Faizal Assegaf Ancam Lapor Balik Ketum PBNU dan Ungkit Dugaan Aliran Dana Eks Bendum Tersangka KPK

[PORTAL-ISLAM.ID] JAKARTA - Gerakan Pemuda (GP) Ansor DKI Jakarta resmi melaporkan Faizal Assegaf ke Polda Metro Jaya atas dugaan pencemaran nama baik terhadap Ketua Umum Pengurus Besar Nahdlatul Ulama (PBNU) KH Yahya Cholil Staquf.

"Melaporkan akun Twitter yang bernama Faizal Assegaf yang dalam hal ini dugaan pencemaran nama baik, penghinaan dan penyebaran berita bohong terhadap Ketua Umum PBNU KH Yahya Cholil Staquf," kata Ketua GP Ansor DKI Jakarta Muhammad Ainul Yakin di Polda Metro Jaya, Jakarta, Selasa (8/11/2022).

Ainul menilai cuitan yang diunggah akun Twitter tersebut mengandung ujaran kebencian dan penyebaran berita bohong yang bisa menimbulkan perpecahan.

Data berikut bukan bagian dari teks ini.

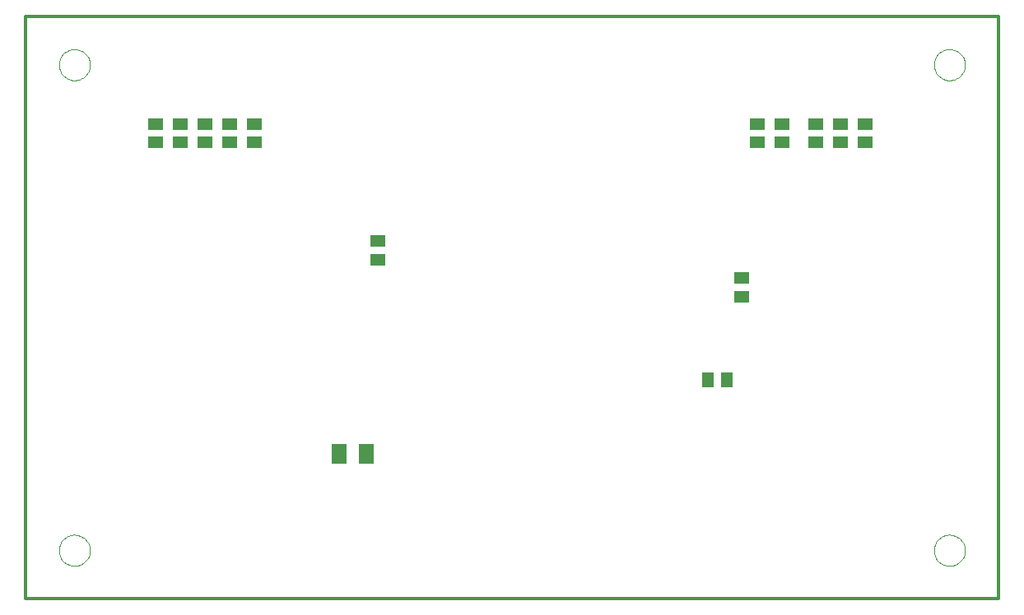
<source format=gtp>
G75*
%MOIN*%
%OFA0B0*%
%FSLAX24Y24*%
%IPPOS*%
%LPD*%
%AMOC8*
5,1,8,0,0,1.08239X$1,22.5*
%
%ADD10C,0.0120*%
%ADD11R,0.0591X0.0512*%
%ADD12R,0.0512X0.0591*%
%ADD13R,0.0630X0.0787*%
%ADD14C,0.0000*%
D10*
X009609Y006799D02*
X009609Y030421D01*
X048979Y030421D01*
X048979Y006799D01*
X009609Y006799D01*
D11*
X023859Y020551D03*
X023859Y021299D03*
X018859Y025301D03*
X018859Y026049D03*
X017859Y026049D03*
X016859Y026049D03*
X016859Y025301D03*
X017859Y025301D03*
X015859Y025301D03*
X015859Y026049D03*
X014859Y026049D03*
X014859Y025301D03*
X038609Y019799D03*
X038609Y019051D03*
X039234Y025301D03*
X039234Y026049D03*
X040234Y026049D03*
X040234Y025301D03*
X041609Y025301D03*
X042609Y025301D03*
X042609Y026049D03*
X041609Y026049D03*
X043609Y026049D03*
X043609Y025301D03*
D12*
X037983Y015675D03*
X037235Y015675D03*
D13*
X023410Y012675D03*
X022307Y012675D03*
D14*
X010947Y008767D02*
X010949Y008817D01*
X010955Y008867D01*
X010965Y008916D01*
X010979Y008964D01*
X010996Y009011D01*
X011017Y009056D01*
X011042Y009100D01*
X011070Y009141D01*
X011102Y009180D01*
X011136Y009217D01*
X011173Y009251D01*
X011213Y009281D01*
X011255Y009308D01*
X011299Y009332D01*
X011345Y009353D01*
X011392Y009369D01*
X011440Y009382D01*
X011490Y009391D01*
X011539Y009396D01*
X011590Y009397D01*
X011640Y009394D01*
X011689Y009387D01*
X011738Y009376D01*
X011786Y009361D01*
X011832Y009343D01*
X011877Y009321D01*
X011920Y009295D01*
X011961Y009266D01*
X012000Y009234D01*
X012036Y009199D01*
X012068Y009161D01*
X012098Y009121D01*
X012125Y009078D01*
X012148Y009034D01*
X012167Y008988D01*
X012183Y008940D01*
X012195Y008891D01*
X012203Y008842D01*
X012207Y008792D01*
X012207Y008742D01*
X012203Y008692D01*
X012195Y008643D01*
X012183Y008594D01*
X012167Y008546D01*
X012148Y008500D01*
X012125Y008456D01*
X012098Y008413D01*
X012068Y008373D01*
X012036Y008335D01*
X012000Y008300D01*
X011961Y008268D01*
X011920Y008239D01*
X011877Y008213D01*
X011832Y008191D01*
X011786Y008173D01*
X011738Y008158D01*
X011689Y008147D01*
X011640Y008140D01*
X011590Y008137D01*
X011539Y008138D01*
X011490Y008143D01*
X011440Y008152D01*
X011392Y008165D01*
X011345Y008181D01*
X011299Y008202D01*
X011255Y008226D01*
X011213Y008253D01*
X011173Y008283D01*
X011136Y008317D01*
X011102Y008354D01*
X011070Y008393D01*
X011042Y008434D01*
X011017Y008478D01*
X010996Y008523D01*
X010979Y008570D01*
X010965Y008618D01*
X010955Y008667D01*
X010949Y008717D01*
X010947Y008767D01*
X010947Y028452D02*
X010949Y028502D01*
X010955Y028552D01*
X010965Y028601D01*
X010979Y028649D01*
X010996Y028696D01*
X011017Y028741D01*
X011042Y028785D01*
X011070Y028826D01*
X011102Y028865D01*
X011136Y028902D01*
X011173Y028936D01*
X011213Y028966D01*
X011255Y028993D01*
X011299Y029017D01*
X011345Y029038D01*
X011392Y029054D01*
X011440Y029067D01*
X011490Y029076D01*
X011539Y029081D01*
X011590Y029082D01*
X011640Y029079D01*
X011689Y029072D01*
X011738Y029061D01*
X011786Y029046D01*
X011832Y029028D01*
X011877Y029006D01*
X011920Y028980D01*
X011961Y028951D01*
X012000Y028919D01*
X012036Y028884D01*
X012068Y028846D01*
X012098Y028806D01*
X012125Y028763D01*
X012148Y028719D01*
X012167Y028673D01*
X012183Y028625D01*
X012195Y028576D01*
X012203Y028527D01*
X012207Y028477D01*
X012207Y028427D01*
X012203Y028377D01*
X012195Y028328D01*
X012183Y028279D01*
X012167Y028231D01*
X012148Y028185D01*
X012125Y028141D01*
X012098Y028098D01*
X012068Y028058D01*
X012036Y028020D01*
X012000Y027985D01*
X011961Y027953D01*
X011920Y027924D01*
X011877Y027898D01*
X011832Y027876D01*
X011786Y027858D01*
X011738Y027843D01*
X011689Y027832D01*
X011640Y027825D01*
X011590Y027822D01*
X011539Y027823D01*
X011490Y027828D01*
X011440Y027837D01*
X011392Y027850D01*
X011345Y027866D01*
X011299Y027887D01*
X011255Y027911D01*
X011213Y027938D01*
X011173Y027968D01*
X011136Y028002D01*
X011102Y028039D01*
X011070Y028078D01*
X011042Y028119D01*
X011017Y028163D01*
X010996Y028208D01*
X010979Y028255D01*
X010965Y028303D01*
X010955Y028352D01*
X010949Y028402D01*
X010947Y028452D01*
X046380Y028452D02*
X046382Y028502D01*
X046388Y028552D01*
X046398Y028601D01*
X046412Y028649D01*
X046429Y028696D01*
X046450Y028741D01*
X046475Y028785D01*
X046503Y028826D01*
X046535Y028865D01*
X046569Y028902D01*
X046606Y028936D01*
X046646Y028966D01*
X046688Y028993D01*
X046732Y029017D01*
X046778Y029038D01*
X046825Y029054D01*
X046873Y029067D01*
X046923Y029076D01*
X046972Y029081D01*
X047023Y029082D01*
X047073Y029079D01*
X047122Y029072D01*
X047171Y029061D01*
X047219Y029046D01*
X047265Y029028D01*
X047310Y029006D01*
X047353Y028980D01*
X047394Y028951D01*
X047433Y028919D01*
X047469Y028884D01*
X047501Y028846D01*
X047531Y028806D01*
X047558Y028763D01*
X047581Y028719D01*
X047600Y028673D01*
X047616Y028625D01*
X047628Y028576D01*
X047636Y028527D01*
X047640Y028477D01*
X047640Y028427D01*
X047636Y028377D01*
X047628Y028328D01*
X047616Y028279D01*
X047600Y028231D01*
X047581Y028185D01*
X047558Y028141D01*
X047531Y028098D01*
X047501Y028058D01*
X047469Y028020D01*
X047433Y027985D01*
X047394Y027953D01*
X047353Y027924D01*
X047310Y027898D01*
X047265Y027876D01*
X047219Y027858D01*
X047171Y027843D01*
X047122Y027832D01*
X047073Y027825D01*
X047023Y027822D01*
X046972Y027823D01*
X046923Y027828D01*
X046873Y027837D01*
X046825Y027850D01*
X046778Y027866D01*
X046732Y027887D01*
X046688Y027911D01*
X046646Y027938D01*
X046606Y027968D01*
X046569Y028002D01*
X046535Y028039D01*
X046503Y028078D01*
X046475Y028119D01*
X046450Y028163D01*
X046429Y028208D01*
X046412Y028255D01*
X046398Y028303D01*
X046388Y028352D01*
X046382Y028402D01*
X046380Y028452D01*
X046380Y008767D02*
X046382Y008817D01*
X046388Y008867D01*
X046398Y008916D01*
X046412Y008964D01*
X046429Y009011D01*
X046450Y009056D01*
X046475Y009100D01*
X046503Y009141D01*
X046535Y009180D01*
X046569Y009217D01*
X046606Y009251D01*
X046646Y009281D01*
X046688Y009308D01*
X046732Y009332D01*
X046778Y009353D01*
X046825Y009369D01*
X046873Y009382D01*
X046923Y009391D01*
X046972Y009396D01*
X047023Y009397D01*
X047073Y009394D01*
X047122Y009387D01*
X047171Y009376D01*
X047219Y009361D01*
X047265Y009343D01*
X047310Y009321D01*
X047353Y009295D01*
X047394Y009266D01*
X047433Y009234D01*
X047469Y009199D01*
X047501Y009161D01*
X047531Y009121D01*
X047558Y009078D01*
X047581Y009034D01*
X047600Y008988D01*
X047616Y008940D01*
X047628Y008891D01*
X047636Y008842D01*
X047640Y008792D01*
X047640Y008742D01*
X047636Y008692D01*
X047628Y008643D01*
X047616Y008594D01*
X047600Y008546D01*
X047581Y008500D01*
X047558Y008456D01*
X047531Y008413D01*
X047501Y008373D01*
X047469Y008335D01*
X047433Y008300D01*
X047394Y008268D01*
X047353Y008239D01*
X047310Y008213D01*
X047265Y008191D01*
X047219Y008173D01*
X047171Y008158D01*
X047122Y008147D01*
X047073Y008140D01*
X047023Y008137D01*
X046972Y008138D01*
X046923Y008143D01*
X046873Y008152D01*
X046825Y008165D01*
X046778Y008181D01*
X046732Y008202D01*
X046688Y008226D01*
X046646Y008253D01*
X046606Y008283D01*
X046569Y008317D01*
X046535Y008354D01*
X046503Y008393D01*
X046475Y008434D01*
X046450Y008478D01*
X046429Y008523D01*
X046412Y008570D01*
X046398Y008618D01*
X046388Y008667D01*
X046382Y008717D01*
X046380Y008767D01*
M02*

</source>
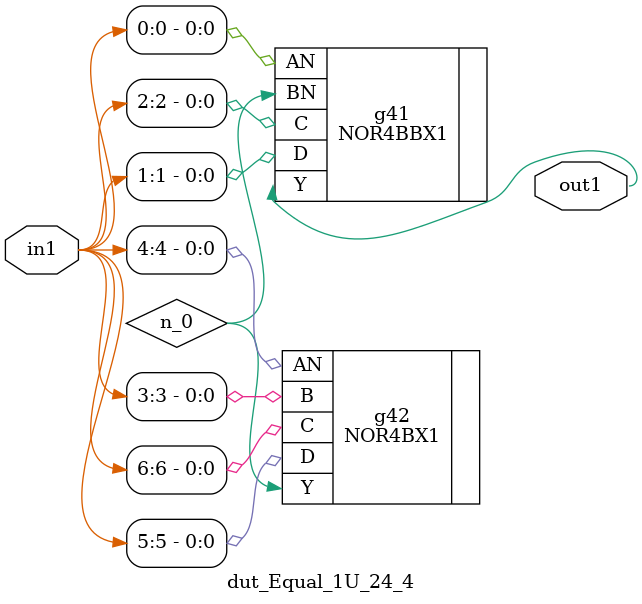
<source format=v>
`timescale 1ps / 1ps


module dut_Equal_1U_24_4(in1, out1);
  input [6:0] in1;
  output out1;
  wire [6:0] in1;
  wire out1;
  wire n_0;
  NOR4BBX1 g41(.AN (in1[0]), .BN (n_0), .C (in1[2]), .D (in1[1]), .Y
       (out1));
  NOR4BX1 g42(.AN (in1[4]), .B (in1[3]), .C (in1[6]), .D (in1[5]), .Y
       (n_0));
endmodule



</source>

"Teman-teman bisa liat di Twitter Faizal Assegaff itu salah satunya mengatakan bahwa Ketua Umum PBNU itu membenci para habaib, dalang untuk pembubaran habaib," katanya.

"Itu sangat keji sekali. Padahal teman-teman lihat di PBNU habaib itu banyak, di pengurus NU juga banyak habaib, itu enggak mungkin itu, itu fitnah," katanya lagi.

Dalam laporannya, Ainul juga menyertakan sejumlah barang bukti antara lain tangkap layar akun Twitter atas nama Faizal Assegaf.
Pelaporan tersebut dilakukan dengan restu Gus Yahya.

"Kami bergerak ini tidak mungkin tanpa restu dan tanpa perintah. Karena kami sebagai kader Nahdatul Ulama. Perintah dan arahan dari kiyai kami sami’na wa atho’na," kata pengurus LBH GP Ansor Pusat, Muhammad Syahwan Arey di Bareskrim Polri, Selasa (8/11).

Syahwan mengatakan, Gus Yahya menyampaikan marwah dan kehormatan organisasi harus senantiasa dijaga dari tindakan yang bisa menjatuhkan.

Laporan GP Ansor telah diterima Polda Metro Jaya dengan nomor laporan LP/B/5700/XI/2022/SPKT/POLDA METRO JAYA, tertanggal 8 November 2022.

Apapun pasal yang dipersangkakan dalam laporan itu yakni Pasal 28 ayat 2 dan Pasal 15 ayat 2 dan Pasal 15 KUHP tentang kebencian dan penyebaran berita bohong.

Faizal Assegaf Ancam Lapor Balik Ketum PBNU

Pada kesempatan terpisah, Faizal Assegaf tak mempermasalahkan pelaporan terhadap dirinya ke polisi. Dia mengatakan laporan terhadap dirinya di Polda Metro Jaya bukan pertama kalinya.

"Saya berkesimpulan itu hak mereka yang melaporkan saya ke kantor polisi seluruh Indonesia, kalau tidak salah sudah sampai 11 atau 20 wilayah, hari ini yang di DKI. Saya kira itu bagus saja," kata Faizal saat dikonfirmasi di Jakarta, Selasa.

Bahkan melalui akun twitternya Faizal Assegaf akan melaporkan balik Ketum PBNU dan Menag Yaqut. 

Faizal Assegaf juga mengungkit kasus mantan Bendum PBNU Mardani Maming yang telah ditetapkan tersangka KPK.

"Insya Allah, dalam minggu ini saya lapor balik Ketum PBNU Staquf & Menag Yaqut, terkait dugaan foto & video 'porno aksi' mereka ke Bareskrim Mabes Polri. Saya ajak partisipai publik utk mendorong KPK soal kasus Bendum PBNU agar usut dugaan aliran dana haram di Muktamar NU," kicau Faizal Assegaf @faizalassegaf, Selasa (8/11/2022).